Google Cloud Professional Machine Learning Engineer — Question 242
You are developing an ML model to identify your company’s products in images. You have access to over one million images in a Cloud Storage bucket. You plan to experiment with different TensorFlow models by using Vertex AI Training. You need to read images at scale during training while minimizing data I/O bottlenecks. What should you do?
Answer options
- A. Load the images directly into the Vertex AI compute nodes by using Cloud Storage FUSE. Read the images by using the tf.data.Dataset.from_tensor_slices function
- B. Create a Vertex AI managed dataset from your image data.

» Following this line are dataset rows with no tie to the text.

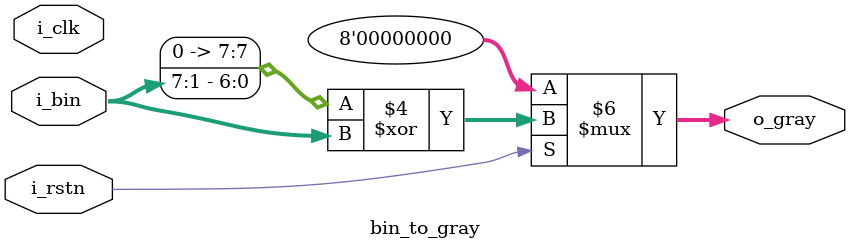
<source format=v>
module bin_to_gray
#(
	parameter	NBIT	= 8								//input data size
)(
	output reg	[NBIT-1 : 0]	o_gray,
	input		[NBIT-1 : 0]	i_bin,
	input						i_clk,
	input						i_rstn
);

	always @(*) begin
		if(!i_rstn) begin
			o_gray <= 0;								//RESET
		end else begin
			o_gray <= (i_bin >> 1) ^ i_bin;
		end
	end

endmodule


</source>
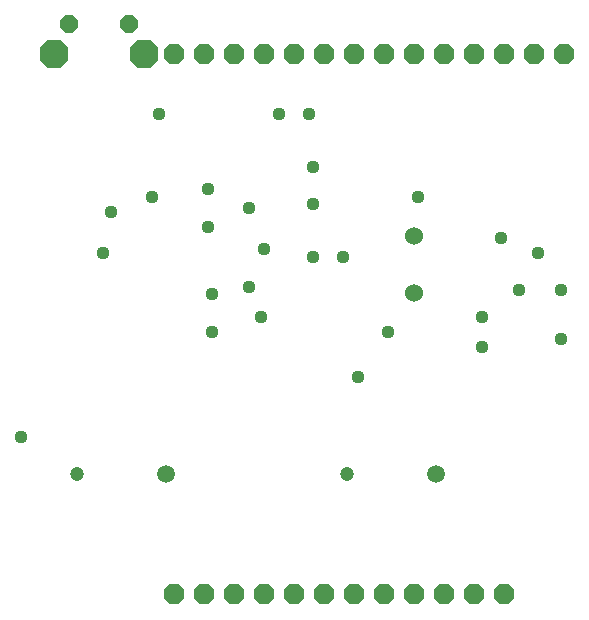
<source format=gts>
G75*
%MOIN*%
%OFA0B0*%
%FSLAX25Y25*%
%IPPOS*%
%LPD*%
%AMOC8*
5,1,8,0,0,1.08239X$1,22.5*
%
%ADD10OC8,0.06737*%
%ADD11OC8,0.05950*%
%ADD12OC8,0.09658*%
%ADD13OC8,0.06800*%
%ADD14C,0.06000*%
%ADD15C,0.05918*%
%ADD16C,0.04737*%
%ADD17C,0.04369*%
D10*
X0110352Y0031500D03*
X0120352Y0031500D03*
X0130352Y0031500D03*
X0140352Y0031500D03*
X0150352Y0031500D03*
X0160352Y0031500D03*
X0170352Y0031500D03*
X0180352Y0031500D03*
X0180352Y0211500D03*
X0170352Y0211500D03*
X0160352Y0211500D03*
X0150352Y0211500D03*
X0140352Y0211500D03*
X0130352Y0211500D03*
X0120352Y0211500D03*
X0110352Y0211500D03*
D11*
X0095352Y0221500D03*
X0075352Y0221500D03*
D12*
X0070352Y0211500D03*
X0100352Y0211500D03*
D13*
X0190352Y0211500D03*
X0200352Y0211500D03*
X0210352Y0211500D03*
X0220352Y0211500D03*
X0230352Y0211500D03*
X0240352Y0211500D03*
X0220352Y0031500D03*
X0210352Y0031500D03*
X0200352Y0031500D03*
X0190352Y0031500D03*
D14*
X0190352Y0132000D03*
X0190352Y0151000D03*
D15*
X0197478Y0071500D03*
X0107478Y0071500D03*
D16*
X0077950Y0071500D03*
X0167950Y0071500D03*
D17*
X0171602Y0104000D03*
X0181602Y0119000D03*
X0166602Y0144000D03*
X0156602Y0144000D03*
X0140352Y0146500D03*
X0135352Y0134000D03*
X0139102Y0124000D03*
X0122852Y0119000D03*
X0122852Y0131500D03*
X0121602Y0154000D03*
X0121602Y0166500D03*
X0135352Y0160250D03*
X0156602Y0161500D03*
X0156602Y0174000D03*
X0155352Y0191500D03*
X0145352Y0191500D03*
X0105352Y0191500D03*
X0102852Y0164000D03*
X0089102Y0159000D03*
X0086602Y0145250D03*
X0059102Y0084000D03*
X0191602Y0164000D03*
X0219102Y0150250D03*
X0231602Y0145250D03*
X0225352Y0132750D03*
X0239102Y0132750D03*
X0239102Y0116500D03*
X0212852Y0114000D03*
X0212852Y0124000D03*
M02*

</source>
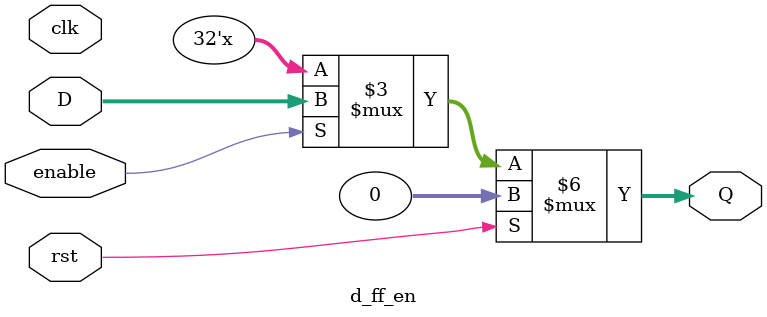
<source format=v>
`timescale 1ns / 1ps


module d_ff_en	# (parameter W = 32)
(
input wire clk, //system clock
input wire rst, //system reset
input wire enable, //load signal
input wire [W-1:0] D, //input signal
output reg [W-1:0] Q //output signal
);

always @(clk, rst)
begin
    if(rst)
        Q <= 0;
    else if(enable)
        Q <= D;
    else
        Q <= Q;
end

endmodule

</source>
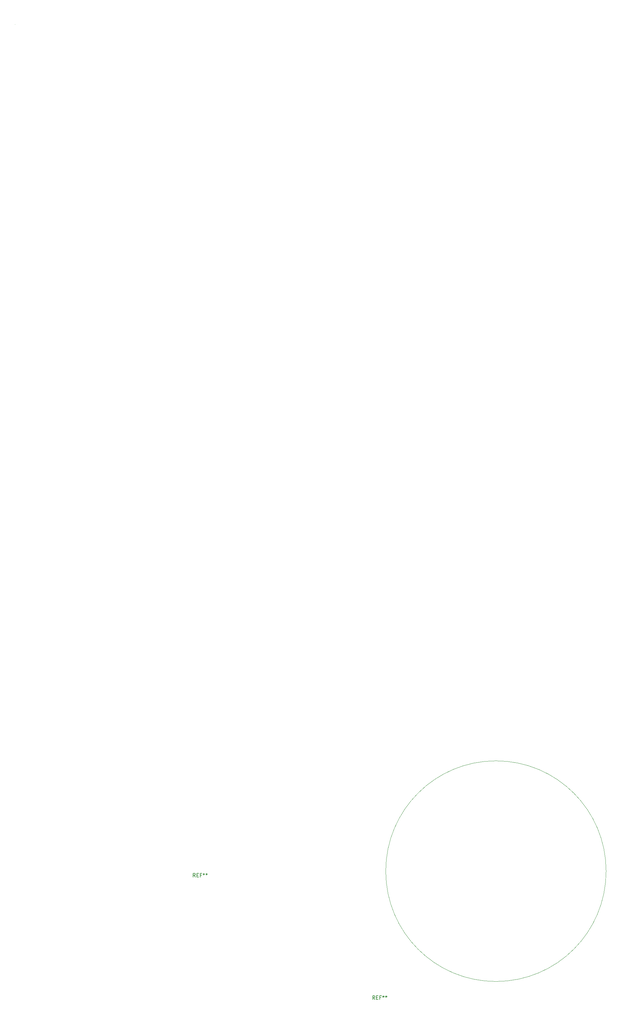
<source format=gto>
G04 #@! TF.FileFunction,Legend,Top*
%FSLAX46Y46*%
G04 Gerber Fmt 4.6, Leading zero omitted, Abs format (unit mm)*
G04 Created by KiCad (PCBNEW 4.0.7) date Fri Jul 20 16:51:51 2018*
%MOMM*%
%LPD*%
G01*
G04 APERTURE LIST*
%ADD10C,0.100000*%
%ADD11C,0.150000*%
G04 APERTURE END LIST*
D10*
X154600042Y-96911970D02*
G75*
G03X154600042Y-96911970I-30000000J0D01*
G01*
X-6350000Y133350000D02*
G75*
G03X-6350000Y133350000I0J0D01*
G01*
D11*
X91630667Y-131770381D02*
X91297333Y-131294190D01*
X91059238Y-131770381D02*
X91059238Y-130770381D01*
X91440191Y-130770381D01*
X91535429Y-130818000D01*
X91583048Y-130865619D01*
X91630667Y-130960857D01*
X91630667Y-131103714D01*
X91583048Y-131198952D01*
X91535429Y-131246571D01*
X91440191Y-131294190D01*
X91059238Y-131294190D01*
X92059238Y-131246571D02*
X92392572Y-131246571D01*
X92535429Y-131770381D02*
X92059238Y-131770381D01*
X92059238Y-130770381D01*
X92535429Y-130770381D01*
X93297334Y-131246571D02*
X92964000Y-131246571D01*
X92964000Y-131770381D02*
X92964000Y-130770381D01*
X93440191Y-130770381D01*
X93964000Y-130770381D02*
X93964000Y-131008476D01*
X93725905Y-130913238D02*
X93964000Y-131008476D01*
X94202096Y-130913238D01*
X93821143Y-131198952D02*
X93964000Y-131008476D01*
X94106858Y-131198952D01*
X94725905Y-130770381D02*
X94725905Y-131008476D01*
X94487810Y-130913238D02*
X94725905Y-131008476D01*
X94964001Y-130913238D01*
X94583048Y-131198952D02*
X94725905Y-131008476D01*
X94868763Y-131198952D01*
X42735667Y-98496381D02*
X42402333Y-98020190D01*
X42164238Y-98496381D02*
X42164238Y-97496381D01*
X42545191Y-97496381D01*
X42640429Y-97544000D01*
X42688048Y-97591619D01*
X42735667Y-97686857D01*
X42735667Y-97829714D01*
X42688048Y-97924952D01*
X42640429Y-97972571D01*
X42545191Y-98020190D01*
X42164238Y-98020190D01*
X43164238Y-97972571D02*
X43497572Y-97972571D01*
X43640429Y-98496381D02*
X43164238Y-98496381D01*
X43164238Y-97496381D01*
X43640429Y-97496381D01*
X44402334Y-97972571D02*
X44069000Y-97972571D01*
X44069000Y-98496381D02*
X44069000Y-97496381D01*
X44545191Y-97496381D01*
X45069000Y-97496381D02*
X45069000Y-97734476D01*
X44830905Y-97639238D02*
X45069000Y-97734476D01*
X45307096Y-97639238D01*
X44926143Y-97924952D02*
X45069000Y-97734476D01*
X45211858Y-97924952D01*
X45830905Y-97496381D02*
X45830905Y-97734476D01*
X45592810Y-97639238D02*
X45830905Y-97734476D01*
X46069001Y-97639238D01*
X45688048Y-97924952D02*
X45830905Y-97734476D01*
X45973763Y-97924952D01*
M02*

</source>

Access the AIP_TRAINING_DATA_URI environment variable to read the images by using the tf.data.Dataset.list_files function.
- C. Convert the images to TFRecords and store them in a Cloud Storage bucket. Read the TFRecords by using the tf.data.TFRecordDataset function.
- D. Store the URLs of the images in a CSV file. Read the file by using the tf.data.experimental.CsvDataset function.
Correct answer: C
Explanation
The correct answer is C because converting images to TFRecords optimizes data loading and minimizes I/O bottlenecks during training. Options A and B are less efficient for large datasets, while D adds unnecessary complexity by relying on a CSV file, which can slow down the process.